**YOUR ASSIGNMENT:**
Each line of the records that holds "worn" should be shown in full.

**SOURCE MATERIAL:**

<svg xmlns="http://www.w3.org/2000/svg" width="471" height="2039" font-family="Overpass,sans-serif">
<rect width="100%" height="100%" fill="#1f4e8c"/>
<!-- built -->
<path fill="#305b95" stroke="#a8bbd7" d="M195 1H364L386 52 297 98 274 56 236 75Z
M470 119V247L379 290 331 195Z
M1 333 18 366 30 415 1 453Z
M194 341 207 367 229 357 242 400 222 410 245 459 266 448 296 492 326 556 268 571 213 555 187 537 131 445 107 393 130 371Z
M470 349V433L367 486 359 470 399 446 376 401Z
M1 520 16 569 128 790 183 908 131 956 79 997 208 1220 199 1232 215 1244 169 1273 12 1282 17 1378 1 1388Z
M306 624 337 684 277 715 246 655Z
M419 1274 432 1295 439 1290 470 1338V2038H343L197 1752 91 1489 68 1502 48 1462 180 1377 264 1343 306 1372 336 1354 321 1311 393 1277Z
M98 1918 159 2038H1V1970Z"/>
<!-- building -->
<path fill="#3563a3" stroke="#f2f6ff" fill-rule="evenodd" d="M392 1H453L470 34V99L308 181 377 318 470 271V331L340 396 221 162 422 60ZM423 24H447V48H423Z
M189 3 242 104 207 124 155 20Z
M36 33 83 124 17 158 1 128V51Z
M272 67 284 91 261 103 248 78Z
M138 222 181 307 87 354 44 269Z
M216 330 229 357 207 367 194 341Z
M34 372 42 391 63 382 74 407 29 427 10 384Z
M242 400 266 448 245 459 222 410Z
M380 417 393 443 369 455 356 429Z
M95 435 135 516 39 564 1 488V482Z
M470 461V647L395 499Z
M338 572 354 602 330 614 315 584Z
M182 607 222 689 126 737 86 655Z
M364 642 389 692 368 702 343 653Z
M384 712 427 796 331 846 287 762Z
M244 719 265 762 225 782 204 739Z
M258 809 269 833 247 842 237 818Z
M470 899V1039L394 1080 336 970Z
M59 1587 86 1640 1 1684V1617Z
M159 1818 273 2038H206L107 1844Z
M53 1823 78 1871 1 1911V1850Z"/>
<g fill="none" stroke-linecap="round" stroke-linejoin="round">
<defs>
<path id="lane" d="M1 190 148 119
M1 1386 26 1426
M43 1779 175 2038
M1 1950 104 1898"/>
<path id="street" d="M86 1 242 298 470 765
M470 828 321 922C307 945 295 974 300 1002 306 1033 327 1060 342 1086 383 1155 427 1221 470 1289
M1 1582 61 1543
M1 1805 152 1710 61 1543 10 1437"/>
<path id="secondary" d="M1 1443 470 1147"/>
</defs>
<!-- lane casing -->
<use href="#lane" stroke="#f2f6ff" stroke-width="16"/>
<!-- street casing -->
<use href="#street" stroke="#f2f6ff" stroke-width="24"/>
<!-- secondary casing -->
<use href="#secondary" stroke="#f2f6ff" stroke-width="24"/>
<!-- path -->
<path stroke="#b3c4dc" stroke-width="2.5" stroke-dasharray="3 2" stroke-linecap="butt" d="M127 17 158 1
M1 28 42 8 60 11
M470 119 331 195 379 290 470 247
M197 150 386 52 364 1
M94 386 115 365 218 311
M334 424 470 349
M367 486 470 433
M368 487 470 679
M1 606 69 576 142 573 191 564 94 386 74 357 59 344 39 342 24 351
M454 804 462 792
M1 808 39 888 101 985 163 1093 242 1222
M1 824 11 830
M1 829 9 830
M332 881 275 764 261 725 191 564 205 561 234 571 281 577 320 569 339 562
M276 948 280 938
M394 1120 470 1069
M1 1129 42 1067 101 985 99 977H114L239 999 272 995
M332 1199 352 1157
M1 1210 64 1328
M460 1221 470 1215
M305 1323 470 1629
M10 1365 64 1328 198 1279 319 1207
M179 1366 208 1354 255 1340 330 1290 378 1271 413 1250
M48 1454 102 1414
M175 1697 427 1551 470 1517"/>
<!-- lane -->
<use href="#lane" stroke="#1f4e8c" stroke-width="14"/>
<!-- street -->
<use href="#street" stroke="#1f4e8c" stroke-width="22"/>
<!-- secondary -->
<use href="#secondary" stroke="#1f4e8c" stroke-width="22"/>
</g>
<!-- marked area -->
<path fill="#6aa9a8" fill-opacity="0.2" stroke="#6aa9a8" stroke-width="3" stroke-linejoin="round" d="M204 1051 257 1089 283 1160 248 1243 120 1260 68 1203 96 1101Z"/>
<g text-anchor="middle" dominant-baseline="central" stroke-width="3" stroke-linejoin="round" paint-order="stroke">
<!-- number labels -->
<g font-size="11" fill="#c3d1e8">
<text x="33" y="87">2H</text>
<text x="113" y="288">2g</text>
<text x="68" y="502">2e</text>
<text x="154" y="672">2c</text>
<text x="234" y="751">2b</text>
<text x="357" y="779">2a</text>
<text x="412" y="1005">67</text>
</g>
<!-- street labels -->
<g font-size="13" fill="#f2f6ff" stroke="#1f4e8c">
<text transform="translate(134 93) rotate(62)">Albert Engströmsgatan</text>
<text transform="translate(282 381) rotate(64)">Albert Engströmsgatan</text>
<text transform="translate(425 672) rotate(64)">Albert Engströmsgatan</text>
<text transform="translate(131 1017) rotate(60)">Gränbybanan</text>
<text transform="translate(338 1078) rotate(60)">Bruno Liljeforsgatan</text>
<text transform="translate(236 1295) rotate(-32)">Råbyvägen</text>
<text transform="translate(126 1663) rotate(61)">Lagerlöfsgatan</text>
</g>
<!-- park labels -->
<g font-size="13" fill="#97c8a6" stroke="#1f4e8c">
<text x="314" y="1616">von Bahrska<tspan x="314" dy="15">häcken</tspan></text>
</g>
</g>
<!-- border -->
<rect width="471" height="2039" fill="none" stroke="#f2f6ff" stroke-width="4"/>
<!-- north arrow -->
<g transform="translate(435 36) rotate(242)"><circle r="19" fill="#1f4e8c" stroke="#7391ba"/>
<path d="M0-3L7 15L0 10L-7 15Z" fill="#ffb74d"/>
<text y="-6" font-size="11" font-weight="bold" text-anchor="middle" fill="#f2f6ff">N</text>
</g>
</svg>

...

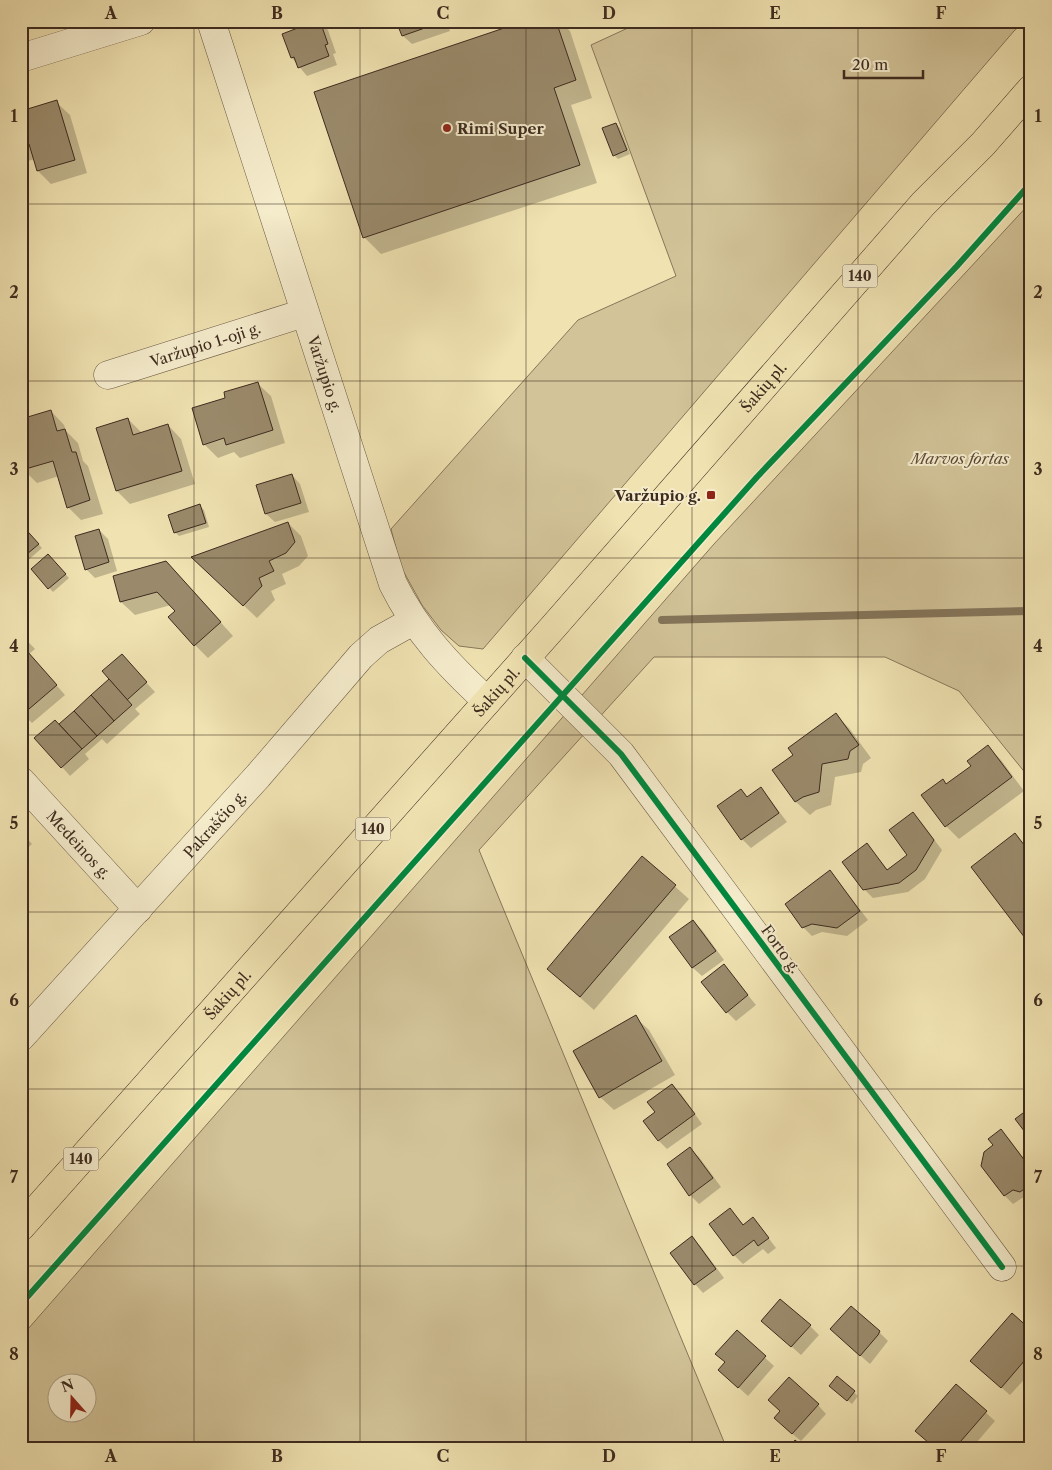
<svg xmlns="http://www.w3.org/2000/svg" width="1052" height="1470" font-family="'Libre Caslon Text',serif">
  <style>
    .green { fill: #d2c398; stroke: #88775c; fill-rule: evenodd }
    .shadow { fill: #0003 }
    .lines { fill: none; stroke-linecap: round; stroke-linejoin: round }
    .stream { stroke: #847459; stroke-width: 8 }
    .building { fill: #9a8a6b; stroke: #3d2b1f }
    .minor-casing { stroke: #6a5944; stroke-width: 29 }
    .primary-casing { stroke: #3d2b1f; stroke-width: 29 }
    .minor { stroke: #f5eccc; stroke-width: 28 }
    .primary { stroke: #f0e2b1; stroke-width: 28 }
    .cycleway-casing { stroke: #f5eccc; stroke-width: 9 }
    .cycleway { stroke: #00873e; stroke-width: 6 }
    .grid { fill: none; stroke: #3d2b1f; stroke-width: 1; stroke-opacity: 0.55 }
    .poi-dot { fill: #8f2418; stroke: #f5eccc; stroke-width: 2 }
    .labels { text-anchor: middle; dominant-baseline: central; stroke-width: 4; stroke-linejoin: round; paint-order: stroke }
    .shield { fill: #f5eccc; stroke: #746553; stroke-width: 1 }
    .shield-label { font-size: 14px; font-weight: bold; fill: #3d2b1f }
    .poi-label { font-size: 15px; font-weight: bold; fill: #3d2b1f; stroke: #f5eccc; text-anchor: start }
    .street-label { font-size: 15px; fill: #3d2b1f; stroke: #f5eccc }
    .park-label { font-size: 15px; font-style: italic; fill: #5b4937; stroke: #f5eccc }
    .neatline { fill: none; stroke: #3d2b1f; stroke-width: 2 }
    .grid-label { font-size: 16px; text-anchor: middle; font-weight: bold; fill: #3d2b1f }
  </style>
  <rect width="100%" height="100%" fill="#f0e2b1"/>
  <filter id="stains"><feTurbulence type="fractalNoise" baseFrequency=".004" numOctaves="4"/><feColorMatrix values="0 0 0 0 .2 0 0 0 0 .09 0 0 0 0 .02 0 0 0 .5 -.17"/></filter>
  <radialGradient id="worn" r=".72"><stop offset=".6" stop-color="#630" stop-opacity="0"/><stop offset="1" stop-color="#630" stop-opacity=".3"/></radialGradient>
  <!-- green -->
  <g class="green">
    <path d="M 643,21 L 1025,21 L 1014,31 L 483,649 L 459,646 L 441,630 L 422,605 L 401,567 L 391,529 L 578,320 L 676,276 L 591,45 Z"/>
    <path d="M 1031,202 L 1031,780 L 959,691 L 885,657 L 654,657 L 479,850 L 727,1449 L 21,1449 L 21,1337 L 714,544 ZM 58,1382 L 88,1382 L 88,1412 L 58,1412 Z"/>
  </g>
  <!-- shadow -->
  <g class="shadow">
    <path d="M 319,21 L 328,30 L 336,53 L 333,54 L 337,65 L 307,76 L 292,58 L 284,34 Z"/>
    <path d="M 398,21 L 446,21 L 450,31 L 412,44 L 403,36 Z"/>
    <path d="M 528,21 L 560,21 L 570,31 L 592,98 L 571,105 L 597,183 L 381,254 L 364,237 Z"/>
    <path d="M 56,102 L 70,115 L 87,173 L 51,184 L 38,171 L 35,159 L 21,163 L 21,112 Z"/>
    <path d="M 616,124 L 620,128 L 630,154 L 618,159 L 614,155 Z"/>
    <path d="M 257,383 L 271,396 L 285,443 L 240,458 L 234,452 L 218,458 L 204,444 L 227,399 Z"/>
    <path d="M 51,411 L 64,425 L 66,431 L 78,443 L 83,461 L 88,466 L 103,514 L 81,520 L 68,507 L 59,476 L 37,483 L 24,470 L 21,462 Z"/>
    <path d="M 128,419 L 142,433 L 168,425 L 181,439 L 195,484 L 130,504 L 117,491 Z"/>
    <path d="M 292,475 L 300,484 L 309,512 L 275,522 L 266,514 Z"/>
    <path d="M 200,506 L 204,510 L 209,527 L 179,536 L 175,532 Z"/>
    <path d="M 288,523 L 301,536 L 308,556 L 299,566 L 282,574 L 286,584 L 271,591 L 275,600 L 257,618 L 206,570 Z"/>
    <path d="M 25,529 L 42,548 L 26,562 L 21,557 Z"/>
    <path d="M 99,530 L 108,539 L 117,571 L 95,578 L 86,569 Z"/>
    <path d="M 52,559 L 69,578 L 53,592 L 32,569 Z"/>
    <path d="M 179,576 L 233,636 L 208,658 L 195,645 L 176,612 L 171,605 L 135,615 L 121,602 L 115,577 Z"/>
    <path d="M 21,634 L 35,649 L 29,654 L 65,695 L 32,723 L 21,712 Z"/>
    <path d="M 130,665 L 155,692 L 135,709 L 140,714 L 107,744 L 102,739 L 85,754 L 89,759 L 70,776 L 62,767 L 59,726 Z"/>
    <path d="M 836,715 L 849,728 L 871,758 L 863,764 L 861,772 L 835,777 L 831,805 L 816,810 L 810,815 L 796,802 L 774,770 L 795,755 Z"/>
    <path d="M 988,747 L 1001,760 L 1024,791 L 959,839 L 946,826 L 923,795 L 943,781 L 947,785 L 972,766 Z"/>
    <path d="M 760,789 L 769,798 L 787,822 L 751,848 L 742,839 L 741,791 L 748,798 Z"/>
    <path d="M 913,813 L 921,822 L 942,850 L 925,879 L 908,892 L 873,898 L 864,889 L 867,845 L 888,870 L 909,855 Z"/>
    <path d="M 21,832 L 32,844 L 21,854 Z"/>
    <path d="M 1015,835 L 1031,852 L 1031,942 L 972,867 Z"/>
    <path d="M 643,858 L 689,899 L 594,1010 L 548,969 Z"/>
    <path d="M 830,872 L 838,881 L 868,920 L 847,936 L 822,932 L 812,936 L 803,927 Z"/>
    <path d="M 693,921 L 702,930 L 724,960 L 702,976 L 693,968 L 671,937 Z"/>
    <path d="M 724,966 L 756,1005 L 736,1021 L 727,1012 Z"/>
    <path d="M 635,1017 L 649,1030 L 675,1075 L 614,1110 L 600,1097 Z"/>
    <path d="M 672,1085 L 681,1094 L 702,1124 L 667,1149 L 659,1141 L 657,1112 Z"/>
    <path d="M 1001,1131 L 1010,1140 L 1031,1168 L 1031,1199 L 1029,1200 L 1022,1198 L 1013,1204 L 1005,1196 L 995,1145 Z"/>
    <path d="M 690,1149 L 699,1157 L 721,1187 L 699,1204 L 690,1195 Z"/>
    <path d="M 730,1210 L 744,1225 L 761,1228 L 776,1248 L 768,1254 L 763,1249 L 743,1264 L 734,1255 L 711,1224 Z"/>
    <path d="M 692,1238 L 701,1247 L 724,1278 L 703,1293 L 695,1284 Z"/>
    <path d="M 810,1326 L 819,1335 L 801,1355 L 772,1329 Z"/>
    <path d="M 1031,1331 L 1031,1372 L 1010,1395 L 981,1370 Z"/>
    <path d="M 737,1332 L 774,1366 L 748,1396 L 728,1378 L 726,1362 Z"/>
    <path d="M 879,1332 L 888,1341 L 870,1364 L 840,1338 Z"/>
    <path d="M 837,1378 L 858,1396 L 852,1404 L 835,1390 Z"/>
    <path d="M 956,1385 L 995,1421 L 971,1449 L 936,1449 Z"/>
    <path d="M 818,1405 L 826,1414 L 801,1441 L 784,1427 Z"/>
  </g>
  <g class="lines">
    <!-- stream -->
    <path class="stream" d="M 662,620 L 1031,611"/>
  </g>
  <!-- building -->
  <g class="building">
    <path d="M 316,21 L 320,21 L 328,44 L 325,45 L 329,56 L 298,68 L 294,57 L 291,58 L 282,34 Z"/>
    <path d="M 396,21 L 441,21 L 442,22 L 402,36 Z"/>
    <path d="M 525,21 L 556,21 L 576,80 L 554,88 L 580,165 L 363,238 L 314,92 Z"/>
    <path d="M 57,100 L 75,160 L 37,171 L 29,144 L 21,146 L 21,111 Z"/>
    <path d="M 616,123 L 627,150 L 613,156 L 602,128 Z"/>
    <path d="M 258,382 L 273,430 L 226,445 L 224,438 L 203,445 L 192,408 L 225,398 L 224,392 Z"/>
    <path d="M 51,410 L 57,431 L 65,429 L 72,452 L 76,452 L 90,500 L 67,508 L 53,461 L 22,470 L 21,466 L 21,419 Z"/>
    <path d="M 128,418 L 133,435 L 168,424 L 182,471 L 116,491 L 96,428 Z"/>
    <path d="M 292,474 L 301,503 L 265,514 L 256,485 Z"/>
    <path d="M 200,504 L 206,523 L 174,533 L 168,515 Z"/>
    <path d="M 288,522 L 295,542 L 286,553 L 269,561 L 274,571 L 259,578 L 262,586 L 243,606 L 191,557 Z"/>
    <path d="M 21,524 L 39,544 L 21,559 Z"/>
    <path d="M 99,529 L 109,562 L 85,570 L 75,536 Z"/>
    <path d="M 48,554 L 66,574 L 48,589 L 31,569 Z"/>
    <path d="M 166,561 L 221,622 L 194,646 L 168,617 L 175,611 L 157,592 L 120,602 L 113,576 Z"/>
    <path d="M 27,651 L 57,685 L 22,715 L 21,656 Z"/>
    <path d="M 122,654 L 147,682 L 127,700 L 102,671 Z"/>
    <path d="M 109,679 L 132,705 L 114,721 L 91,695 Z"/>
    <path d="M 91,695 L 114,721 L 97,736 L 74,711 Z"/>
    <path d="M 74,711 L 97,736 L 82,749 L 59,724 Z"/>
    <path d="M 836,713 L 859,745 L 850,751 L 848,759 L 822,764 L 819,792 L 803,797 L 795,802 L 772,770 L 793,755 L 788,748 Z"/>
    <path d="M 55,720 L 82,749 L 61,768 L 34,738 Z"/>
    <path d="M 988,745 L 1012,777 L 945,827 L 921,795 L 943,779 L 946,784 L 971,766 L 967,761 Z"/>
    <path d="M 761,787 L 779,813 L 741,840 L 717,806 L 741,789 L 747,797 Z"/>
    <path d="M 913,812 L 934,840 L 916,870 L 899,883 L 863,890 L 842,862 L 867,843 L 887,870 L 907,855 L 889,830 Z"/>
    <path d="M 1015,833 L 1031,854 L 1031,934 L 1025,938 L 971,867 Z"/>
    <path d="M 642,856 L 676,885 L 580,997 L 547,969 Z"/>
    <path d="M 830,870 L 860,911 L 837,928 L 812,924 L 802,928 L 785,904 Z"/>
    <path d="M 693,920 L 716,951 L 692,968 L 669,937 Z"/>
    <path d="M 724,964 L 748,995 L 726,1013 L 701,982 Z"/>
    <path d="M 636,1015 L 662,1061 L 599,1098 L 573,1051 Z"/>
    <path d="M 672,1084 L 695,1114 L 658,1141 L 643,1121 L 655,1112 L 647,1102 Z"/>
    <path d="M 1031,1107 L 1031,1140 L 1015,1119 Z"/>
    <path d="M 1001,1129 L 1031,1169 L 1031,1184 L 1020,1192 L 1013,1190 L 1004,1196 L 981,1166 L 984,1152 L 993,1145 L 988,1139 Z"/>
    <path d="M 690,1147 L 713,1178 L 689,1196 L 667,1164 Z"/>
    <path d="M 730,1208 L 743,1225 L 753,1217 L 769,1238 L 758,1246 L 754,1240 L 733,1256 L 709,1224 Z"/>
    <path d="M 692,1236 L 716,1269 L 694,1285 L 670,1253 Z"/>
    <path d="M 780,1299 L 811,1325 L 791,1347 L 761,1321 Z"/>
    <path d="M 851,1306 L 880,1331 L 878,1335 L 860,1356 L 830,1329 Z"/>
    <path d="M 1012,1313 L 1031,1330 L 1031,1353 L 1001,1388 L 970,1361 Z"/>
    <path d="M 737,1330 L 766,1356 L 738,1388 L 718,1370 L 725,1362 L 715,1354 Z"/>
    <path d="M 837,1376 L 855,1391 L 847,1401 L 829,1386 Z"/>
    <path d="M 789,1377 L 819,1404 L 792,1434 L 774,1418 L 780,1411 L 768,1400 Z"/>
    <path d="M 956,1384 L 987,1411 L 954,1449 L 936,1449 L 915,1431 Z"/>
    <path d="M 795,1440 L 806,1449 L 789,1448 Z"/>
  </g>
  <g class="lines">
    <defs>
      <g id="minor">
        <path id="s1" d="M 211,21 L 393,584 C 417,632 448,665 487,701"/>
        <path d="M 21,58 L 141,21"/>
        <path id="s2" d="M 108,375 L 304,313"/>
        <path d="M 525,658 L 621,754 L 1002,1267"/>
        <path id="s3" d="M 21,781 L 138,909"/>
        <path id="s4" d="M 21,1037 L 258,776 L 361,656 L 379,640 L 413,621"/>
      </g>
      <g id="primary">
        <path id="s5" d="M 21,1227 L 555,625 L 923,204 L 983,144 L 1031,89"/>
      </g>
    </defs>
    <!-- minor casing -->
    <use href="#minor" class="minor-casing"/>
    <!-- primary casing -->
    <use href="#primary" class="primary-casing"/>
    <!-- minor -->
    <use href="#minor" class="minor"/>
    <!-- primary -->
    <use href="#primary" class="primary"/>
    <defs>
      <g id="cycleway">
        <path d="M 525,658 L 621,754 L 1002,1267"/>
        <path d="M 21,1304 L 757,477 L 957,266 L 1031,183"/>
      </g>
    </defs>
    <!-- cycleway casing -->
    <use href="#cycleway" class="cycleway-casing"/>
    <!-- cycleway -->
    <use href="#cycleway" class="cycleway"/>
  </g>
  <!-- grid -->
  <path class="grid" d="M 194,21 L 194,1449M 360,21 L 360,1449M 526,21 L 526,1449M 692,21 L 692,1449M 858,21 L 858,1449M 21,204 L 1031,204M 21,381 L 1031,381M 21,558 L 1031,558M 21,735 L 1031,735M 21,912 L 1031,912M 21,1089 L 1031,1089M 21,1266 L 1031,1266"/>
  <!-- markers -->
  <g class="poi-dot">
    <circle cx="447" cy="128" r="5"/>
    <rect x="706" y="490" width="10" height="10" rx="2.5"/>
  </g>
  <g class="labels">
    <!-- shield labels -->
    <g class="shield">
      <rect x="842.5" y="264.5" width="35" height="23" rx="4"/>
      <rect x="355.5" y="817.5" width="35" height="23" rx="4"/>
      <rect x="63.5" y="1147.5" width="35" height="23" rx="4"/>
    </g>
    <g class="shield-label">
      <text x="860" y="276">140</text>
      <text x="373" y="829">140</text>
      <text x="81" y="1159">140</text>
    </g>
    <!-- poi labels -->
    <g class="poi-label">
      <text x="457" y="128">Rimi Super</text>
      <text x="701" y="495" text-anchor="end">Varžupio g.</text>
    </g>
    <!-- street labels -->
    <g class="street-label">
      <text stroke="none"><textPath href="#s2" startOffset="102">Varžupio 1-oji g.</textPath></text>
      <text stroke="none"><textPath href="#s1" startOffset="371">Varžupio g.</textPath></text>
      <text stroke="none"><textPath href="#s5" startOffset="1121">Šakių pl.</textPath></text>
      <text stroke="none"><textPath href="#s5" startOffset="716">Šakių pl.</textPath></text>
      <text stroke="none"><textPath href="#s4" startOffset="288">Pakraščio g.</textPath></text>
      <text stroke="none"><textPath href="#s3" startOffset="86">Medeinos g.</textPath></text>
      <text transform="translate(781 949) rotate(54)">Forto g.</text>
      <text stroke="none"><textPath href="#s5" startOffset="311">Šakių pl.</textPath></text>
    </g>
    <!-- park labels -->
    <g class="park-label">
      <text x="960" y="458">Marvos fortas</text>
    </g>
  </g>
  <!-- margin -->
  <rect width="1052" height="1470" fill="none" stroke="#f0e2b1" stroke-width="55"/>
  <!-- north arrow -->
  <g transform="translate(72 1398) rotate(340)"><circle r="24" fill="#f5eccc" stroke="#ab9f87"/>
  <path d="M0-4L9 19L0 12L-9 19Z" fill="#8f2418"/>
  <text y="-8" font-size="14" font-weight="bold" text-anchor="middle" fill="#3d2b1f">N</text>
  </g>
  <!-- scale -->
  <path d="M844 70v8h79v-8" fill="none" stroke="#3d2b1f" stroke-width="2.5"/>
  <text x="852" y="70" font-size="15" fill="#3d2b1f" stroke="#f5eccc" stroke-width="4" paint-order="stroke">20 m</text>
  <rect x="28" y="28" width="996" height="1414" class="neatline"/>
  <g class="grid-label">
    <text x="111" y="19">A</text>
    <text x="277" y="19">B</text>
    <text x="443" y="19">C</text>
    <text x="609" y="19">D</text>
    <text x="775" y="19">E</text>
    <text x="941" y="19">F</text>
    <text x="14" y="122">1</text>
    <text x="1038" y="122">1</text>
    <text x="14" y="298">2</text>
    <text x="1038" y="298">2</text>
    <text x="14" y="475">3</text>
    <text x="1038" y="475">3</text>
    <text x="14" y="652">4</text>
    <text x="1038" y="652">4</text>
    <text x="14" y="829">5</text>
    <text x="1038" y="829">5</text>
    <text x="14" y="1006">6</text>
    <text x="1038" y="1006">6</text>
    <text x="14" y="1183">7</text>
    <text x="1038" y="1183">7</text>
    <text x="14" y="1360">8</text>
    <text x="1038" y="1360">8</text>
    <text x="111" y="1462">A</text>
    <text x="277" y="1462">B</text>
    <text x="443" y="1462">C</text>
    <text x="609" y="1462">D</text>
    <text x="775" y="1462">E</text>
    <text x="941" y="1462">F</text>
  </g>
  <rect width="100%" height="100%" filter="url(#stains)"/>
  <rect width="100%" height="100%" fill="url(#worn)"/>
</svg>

**OUTPUT OF THE EXERCISE:**
  <radialGradient id="worn" r=".72"><stop offset=".6" stop-color="#630" stop-opacity="0"/><stop offset="1" stop-color="#630" stop-opacity=".3"/></radialGradient>
  <rect width="100%" height="100%" fill="url(#worn)"/>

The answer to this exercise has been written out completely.